Tuesday, 17 November 2009

Reading The Time Traveller's Wife

So why am I reviewing a 3-year-old book that was huge and pretty much everyone already knows about?

One reason is that Niffenegger's big novel touches on just about everything - fate, memory, happiness, fear, bereavement, illness, disability, religion, the future, hope, love, self-destructive anger, sex, jealousy, self-centredness and existential problems about the self, including that feeling of being disconnected from something important. The author's genius is to not simply to create the bizarre concept of a man with a time-displacement disorder, slipping out of time to other points in his or his wife's lives, but the genius is in how she makes this situation human, and then uses it to explore the way we look at ourselves, our relationships, our lives.

In the course of its pages, which plot out the relationship between Henry de Tamble the time-traveller and his great love (and time-static) Clare, we identify with Clare, as she feels the distance in the relationship created by time, and also (for instance) as she struggles with commitment to Henry and feels guilt about that - and has to conquer her fears for their future, often through producing some quite bizarre, and physical, art. But we also appreciate Henry's often strange reflections on life and how it works, and we can understand the way he resents the other version of himself he meets in his future; Niffenegger knows how, during the confusing teenage years, we can have ambiguous, even hostile, feelings about ourselves and our bodies. What is more, in the way Henry studies his older self, Niffenegger clearly perceives our resentment of those who have a better sense of security than ourselves, and reflects on how us creative types want to be in control of our own lives, not merely feel we are fitting in to a pattern laid out for us.
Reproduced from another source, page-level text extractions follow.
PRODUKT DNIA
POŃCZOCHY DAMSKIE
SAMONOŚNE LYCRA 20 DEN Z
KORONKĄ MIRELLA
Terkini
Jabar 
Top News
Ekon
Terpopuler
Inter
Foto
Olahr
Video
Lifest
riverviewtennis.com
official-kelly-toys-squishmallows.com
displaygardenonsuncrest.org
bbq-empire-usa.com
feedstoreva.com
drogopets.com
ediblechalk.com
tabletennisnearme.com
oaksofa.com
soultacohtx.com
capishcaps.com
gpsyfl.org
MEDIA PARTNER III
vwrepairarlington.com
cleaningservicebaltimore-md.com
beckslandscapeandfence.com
The book is filled with astute observations of how we work. Often the author draws attention to the human body, I think to celebrate the excellence of the way we work, move, interact, reproduce, and sometimes showing how frail we are and the enormous problems caused by just one thing being wrong with us. It seems to warn us to make the most of our time, and not to play around with other people's lives, something we do when we are young and impatient with what life is giving us. Niffenegger uses all kinds of settings and situations (a club in Chicago, a Christmas day mass, the apartment Henry's dad has let deteriorate) to examine how we treat those around us, and the way our values change as we become older.
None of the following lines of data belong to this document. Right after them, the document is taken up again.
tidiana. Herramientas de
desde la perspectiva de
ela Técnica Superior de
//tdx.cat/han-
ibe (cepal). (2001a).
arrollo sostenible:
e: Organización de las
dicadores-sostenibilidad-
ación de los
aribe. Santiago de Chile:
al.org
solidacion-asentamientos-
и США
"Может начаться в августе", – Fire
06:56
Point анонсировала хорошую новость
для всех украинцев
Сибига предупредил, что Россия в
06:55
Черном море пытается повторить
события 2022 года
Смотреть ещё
Although it is mostly concerned with Henry's survival, Clare's next big challenge and the love story, there is a section some time after the midway point where it becomes too much about representing their feelings abstractly, through dreams and other more obvious techniques. And the book bares all, including the ugly side of attempting to conceive a child, and some unhelpfully explicit details of their sex life (outrageously, the incredible gift of sex is exploited for our analysis and entertainment purposes when the sensation is designed to be shared between two people and not compared and dissected).

Having said that, Niffenegger clearly knows what makes a good yarn, and has read her Homer. The end of the novel is exceptionally well done, finding a neat (and intriguingly non-spiritual) solution which still leaves you feeling full of hope for the pair of lovers and for the time ahead, widening our own horizons: What things have we yet to see, and to discover? What are we holding on for?